Place Created:  San Francisco, CA, USA

Price:  $1650

Dimensions:  w 24" x h 20"

This is an oil painting on gesso board.  It is accompanied by a custom-made integral frame constructed by Thomas.

We asked an Ibo friend who was making a trip home to bring us back something authentically Nigerian. He returned with a Yoruba mask from a manhood ritual. It is a demon mask wearing a pith helmet, the universally recognized headgear of the European colonizing powers in Africa. The gift was received just prior to the wars when I was trying to persuade my son to leave the Air Force. I used the mask to make my point, but my son went to Kyrgystan anyway. I asked my Nigerian buddy whether it bothered him the way Western and Northern powers had eclipsed and deformed the growth of modern Africa. He smiled broadly and said everyone would get their turn, that Africa had drawn first in the civilization pool and so had longer to wait for their turn to come around again. This image of a woman of color standing naked in a wind-swept field struck me immediately. It was obtained from the internet and was in color, unlike most of the original images of the Blue Art transformation series. After executing a copy of this in oils on a small square rotated into a diamond format I felt the truncated figure to be incomplete, and affixed it in the center of another gessoboard, then approached the combined with several new layers of marks to unify the whole. I found the result of this better, but still wanting. On a walking tour of the large weekend flea market at the Ashby BART station in Berkeley, I was fortunate to find the African carved comb with its broken feature echoing the incomplete form of the model. A suitably grunge-like answer for a shadow-box display was provided by the remains of a crate that carried a New Mexico painting from Chicago artist Bruce Thorn into our collection.
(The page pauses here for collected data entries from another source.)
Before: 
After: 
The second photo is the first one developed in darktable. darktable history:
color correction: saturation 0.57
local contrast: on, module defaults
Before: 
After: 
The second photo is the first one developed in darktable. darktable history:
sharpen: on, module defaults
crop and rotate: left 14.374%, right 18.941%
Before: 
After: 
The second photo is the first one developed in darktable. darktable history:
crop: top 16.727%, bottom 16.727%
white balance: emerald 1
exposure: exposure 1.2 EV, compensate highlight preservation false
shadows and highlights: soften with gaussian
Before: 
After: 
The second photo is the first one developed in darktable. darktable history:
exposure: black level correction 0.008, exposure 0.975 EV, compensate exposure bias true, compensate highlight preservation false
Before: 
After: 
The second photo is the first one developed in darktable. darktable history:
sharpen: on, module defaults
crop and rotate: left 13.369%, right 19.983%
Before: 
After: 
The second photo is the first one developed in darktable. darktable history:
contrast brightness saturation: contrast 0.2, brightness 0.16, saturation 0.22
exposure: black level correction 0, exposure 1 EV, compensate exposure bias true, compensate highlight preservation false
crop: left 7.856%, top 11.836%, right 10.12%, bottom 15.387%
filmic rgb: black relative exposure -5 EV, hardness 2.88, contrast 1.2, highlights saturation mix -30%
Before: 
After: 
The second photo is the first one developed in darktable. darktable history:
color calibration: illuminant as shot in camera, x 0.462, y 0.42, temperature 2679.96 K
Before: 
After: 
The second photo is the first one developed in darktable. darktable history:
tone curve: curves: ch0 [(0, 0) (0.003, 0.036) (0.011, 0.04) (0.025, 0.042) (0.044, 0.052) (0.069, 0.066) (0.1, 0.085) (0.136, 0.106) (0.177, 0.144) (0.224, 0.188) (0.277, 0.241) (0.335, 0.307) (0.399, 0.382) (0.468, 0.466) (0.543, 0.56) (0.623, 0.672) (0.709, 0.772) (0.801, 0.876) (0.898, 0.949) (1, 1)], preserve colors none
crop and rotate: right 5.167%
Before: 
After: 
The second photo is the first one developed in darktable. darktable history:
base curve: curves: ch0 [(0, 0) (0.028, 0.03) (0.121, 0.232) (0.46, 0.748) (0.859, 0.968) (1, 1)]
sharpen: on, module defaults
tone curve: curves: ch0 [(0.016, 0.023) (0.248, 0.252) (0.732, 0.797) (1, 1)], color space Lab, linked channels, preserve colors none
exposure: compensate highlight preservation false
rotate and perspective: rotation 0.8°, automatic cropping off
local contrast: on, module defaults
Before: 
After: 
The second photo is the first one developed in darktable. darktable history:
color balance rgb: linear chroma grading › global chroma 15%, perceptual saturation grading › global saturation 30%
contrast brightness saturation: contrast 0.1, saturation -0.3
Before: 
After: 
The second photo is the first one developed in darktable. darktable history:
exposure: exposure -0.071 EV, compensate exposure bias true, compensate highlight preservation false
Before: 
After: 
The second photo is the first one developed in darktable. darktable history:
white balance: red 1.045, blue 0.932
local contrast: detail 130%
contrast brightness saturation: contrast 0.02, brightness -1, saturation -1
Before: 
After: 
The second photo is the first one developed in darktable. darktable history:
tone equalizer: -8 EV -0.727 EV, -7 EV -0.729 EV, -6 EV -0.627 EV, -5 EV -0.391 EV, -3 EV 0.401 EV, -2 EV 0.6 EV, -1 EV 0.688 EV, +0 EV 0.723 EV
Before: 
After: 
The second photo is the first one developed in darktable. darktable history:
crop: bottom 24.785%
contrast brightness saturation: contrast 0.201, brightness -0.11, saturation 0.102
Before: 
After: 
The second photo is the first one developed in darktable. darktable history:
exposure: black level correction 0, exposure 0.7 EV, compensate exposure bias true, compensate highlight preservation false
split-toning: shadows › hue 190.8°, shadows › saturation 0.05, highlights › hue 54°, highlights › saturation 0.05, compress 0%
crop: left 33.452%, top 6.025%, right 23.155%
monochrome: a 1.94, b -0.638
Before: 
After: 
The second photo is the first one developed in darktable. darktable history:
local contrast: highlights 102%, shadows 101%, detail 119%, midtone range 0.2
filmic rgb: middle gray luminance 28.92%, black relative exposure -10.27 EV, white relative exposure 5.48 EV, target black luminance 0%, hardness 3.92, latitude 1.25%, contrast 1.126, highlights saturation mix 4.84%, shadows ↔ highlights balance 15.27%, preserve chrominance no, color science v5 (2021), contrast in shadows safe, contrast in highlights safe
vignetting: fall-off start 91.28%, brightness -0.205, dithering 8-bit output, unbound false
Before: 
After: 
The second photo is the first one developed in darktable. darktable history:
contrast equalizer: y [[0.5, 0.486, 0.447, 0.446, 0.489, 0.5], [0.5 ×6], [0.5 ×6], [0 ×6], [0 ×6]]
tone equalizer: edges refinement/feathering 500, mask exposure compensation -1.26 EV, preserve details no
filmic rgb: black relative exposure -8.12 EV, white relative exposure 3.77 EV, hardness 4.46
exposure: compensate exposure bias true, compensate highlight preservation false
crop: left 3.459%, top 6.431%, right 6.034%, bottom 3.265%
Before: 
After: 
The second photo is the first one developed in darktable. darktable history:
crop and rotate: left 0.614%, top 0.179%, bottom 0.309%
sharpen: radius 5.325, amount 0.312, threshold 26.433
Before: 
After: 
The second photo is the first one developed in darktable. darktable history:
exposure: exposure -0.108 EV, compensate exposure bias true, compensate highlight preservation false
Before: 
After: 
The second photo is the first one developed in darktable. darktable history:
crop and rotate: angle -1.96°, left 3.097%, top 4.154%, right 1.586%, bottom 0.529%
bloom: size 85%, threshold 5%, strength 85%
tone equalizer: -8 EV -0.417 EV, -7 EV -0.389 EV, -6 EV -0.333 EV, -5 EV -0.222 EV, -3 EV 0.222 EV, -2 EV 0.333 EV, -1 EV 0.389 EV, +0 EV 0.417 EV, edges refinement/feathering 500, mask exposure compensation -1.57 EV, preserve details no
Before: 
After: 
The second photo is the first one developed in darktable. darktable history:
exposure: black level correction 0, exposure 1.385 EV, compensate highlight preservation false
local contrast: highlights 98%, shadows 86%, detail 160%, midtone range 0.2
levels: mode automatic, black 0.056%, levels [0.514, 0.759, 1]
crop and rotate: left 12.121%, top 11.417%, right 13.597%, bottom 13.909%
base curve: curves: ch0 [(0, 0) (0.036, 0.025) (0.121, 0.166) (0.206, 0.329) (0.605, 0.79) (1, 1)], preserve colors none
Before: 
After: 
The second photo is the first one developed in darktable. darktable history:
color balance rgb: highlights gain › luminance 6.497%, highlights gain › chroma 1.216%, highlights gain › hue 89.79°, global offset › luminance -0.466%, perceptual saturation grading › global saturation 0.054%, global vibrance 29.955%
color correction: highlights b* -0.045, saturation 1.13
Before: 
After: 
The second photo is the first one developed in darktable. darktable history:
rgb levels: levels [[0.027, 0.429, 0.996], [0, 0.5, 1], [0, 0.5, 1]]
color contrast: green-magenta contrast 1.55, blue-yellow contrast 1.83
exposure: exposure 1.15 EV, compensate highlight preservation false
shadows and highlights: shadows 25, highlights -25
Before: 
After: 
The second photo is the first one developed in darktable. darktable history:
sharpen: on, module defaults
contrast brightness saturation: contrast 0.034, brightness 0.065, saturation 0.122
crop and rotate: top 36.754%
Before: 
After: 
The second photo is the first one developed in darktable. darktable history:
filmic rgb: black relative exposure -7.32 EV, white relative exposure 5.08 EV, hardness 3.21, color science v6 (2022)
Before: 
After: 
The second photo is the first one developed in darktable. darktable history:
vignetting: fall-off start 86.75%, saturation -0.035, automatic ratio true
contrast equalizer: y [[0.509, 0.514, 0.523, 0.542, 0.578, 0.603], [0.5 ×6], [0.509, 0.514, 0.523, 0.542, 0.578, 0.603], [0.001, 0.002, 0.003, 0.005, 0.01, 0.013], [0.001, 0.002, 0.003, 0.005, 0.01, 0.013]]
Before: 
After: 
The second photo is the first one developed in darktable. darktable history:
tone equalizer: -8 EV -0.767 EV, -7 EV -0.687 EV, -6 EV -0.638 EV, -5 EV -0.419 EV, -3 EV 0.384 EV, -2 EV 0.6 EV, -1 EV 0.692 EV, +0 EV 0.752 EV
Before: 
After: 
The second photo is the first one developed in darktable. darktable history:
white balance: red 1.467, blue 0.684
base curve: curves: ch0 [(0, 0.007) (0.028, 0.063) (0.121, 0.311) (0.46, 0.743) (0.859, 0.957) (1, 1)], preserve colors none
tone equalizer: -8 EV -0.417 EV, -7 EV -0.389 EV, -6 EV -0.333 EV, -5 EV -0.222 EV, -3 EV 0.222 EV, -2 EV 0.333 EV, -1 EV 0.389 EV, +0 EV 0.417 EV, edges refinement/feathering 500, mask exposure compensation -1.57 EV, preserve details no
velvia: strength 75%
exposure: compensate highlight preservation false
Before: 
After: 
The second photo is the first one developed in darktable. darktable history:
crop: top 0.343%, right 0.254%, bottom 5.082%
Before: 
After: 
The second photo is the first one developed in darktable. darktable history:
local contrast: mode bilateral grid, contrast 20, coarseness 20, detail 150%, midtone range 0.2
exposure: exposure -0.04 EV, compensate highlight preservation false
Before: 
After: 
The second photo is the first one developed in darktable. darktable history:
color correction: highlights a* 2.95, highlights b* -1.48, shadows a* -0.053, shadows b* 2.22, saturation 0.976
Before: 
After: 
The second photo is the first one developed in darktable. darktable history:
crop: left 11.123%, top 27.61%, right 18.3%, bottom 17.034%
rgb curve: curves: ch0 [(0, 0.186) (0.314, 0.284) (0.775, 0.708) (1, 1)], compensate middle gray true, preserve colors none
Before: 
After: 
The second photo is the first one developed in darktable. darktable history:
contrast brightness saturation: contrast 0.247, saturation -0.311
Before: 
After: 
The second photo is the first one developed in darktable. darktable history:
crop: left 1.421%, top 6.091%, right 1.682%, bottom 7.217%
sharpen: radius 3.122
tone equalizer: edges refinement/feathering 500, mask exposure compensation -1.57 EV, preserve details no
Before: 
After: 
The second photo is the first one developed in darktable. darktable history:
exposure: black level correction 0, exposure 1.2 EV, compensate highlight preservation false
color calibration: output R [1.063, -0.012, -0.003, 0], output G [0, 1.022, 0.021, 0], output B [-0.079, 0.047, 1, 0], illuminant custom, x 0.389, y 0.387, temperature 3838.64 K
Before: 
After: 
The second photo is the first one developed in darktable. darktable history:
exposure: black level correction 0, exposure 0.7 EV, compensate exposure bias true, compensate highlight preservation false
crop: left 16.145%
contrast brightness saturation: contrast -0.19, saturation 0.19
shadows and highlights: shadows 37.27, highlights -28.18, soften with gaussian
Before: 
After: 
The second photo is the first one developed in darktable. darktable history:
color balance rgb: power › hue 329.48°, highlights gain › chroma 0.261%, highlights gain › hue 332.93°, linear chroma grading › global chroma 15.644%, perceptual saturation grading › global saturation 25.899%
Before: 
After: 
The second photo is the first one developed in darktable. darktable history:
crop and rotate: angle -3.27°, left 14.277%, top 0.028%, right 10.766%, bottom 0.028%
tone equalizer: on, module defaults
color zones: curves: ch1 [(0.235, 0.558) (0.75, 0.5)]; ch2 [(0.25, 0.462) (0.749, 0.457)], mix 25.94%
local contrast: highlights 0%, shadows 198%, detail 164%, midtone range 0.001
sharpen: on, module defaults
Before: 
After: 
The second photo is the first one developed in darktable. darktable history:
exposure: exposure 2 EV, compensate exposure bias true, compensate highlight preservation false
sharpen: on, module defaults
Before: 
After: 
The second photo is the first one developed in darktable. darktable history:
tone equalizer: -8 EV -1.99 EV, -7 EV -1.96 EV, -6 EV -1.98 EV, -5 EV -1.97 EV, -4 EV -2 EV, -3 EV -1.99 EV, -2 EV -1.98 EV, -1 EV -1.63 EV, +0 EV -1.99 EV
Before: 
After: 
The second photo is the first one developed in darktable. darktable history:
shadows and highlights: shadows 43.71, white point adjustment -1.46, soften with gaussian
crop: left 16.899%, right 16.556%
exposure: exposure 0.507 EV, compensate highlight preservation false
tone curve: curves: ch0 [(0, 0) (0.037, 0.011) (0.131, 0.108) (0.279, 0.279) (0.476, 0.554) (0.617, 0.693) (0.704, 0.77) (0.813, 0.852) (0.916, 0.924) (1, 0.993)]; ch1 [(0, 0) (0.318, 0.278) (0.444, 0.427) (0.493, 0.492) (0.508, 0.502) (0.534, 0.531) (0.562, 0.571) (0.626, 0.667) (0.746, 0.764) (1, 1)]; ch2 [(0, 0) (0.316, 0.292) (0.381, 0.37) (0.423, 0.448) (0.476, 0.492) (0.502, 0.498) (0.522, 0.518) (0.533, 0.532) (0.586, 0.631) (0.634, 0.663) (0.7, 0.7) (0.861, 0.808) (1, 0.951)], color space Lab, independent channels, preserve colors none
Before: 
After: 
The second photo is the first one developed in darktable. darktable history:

I finished the box with acrylics designed to tie in with the painting of the figure in the field. Just as these elements came together, my wife found a cheap leather bracelet in the pocket of a new pair of pants for sale in a clothing shop, evidently slipped from the arm of the last woman to try on the slacks and straighten the pocket. Burned into the leather are the words "live love." My brain plays curiously with short arrangements of words, and the words "live love" easily morphed into evil evol(ution,). I attached the strap to the frame in the same place a Beaux Arts painting might have a bronze titular plaque; connecting this work to the cycle of things described by my Nigerian friend.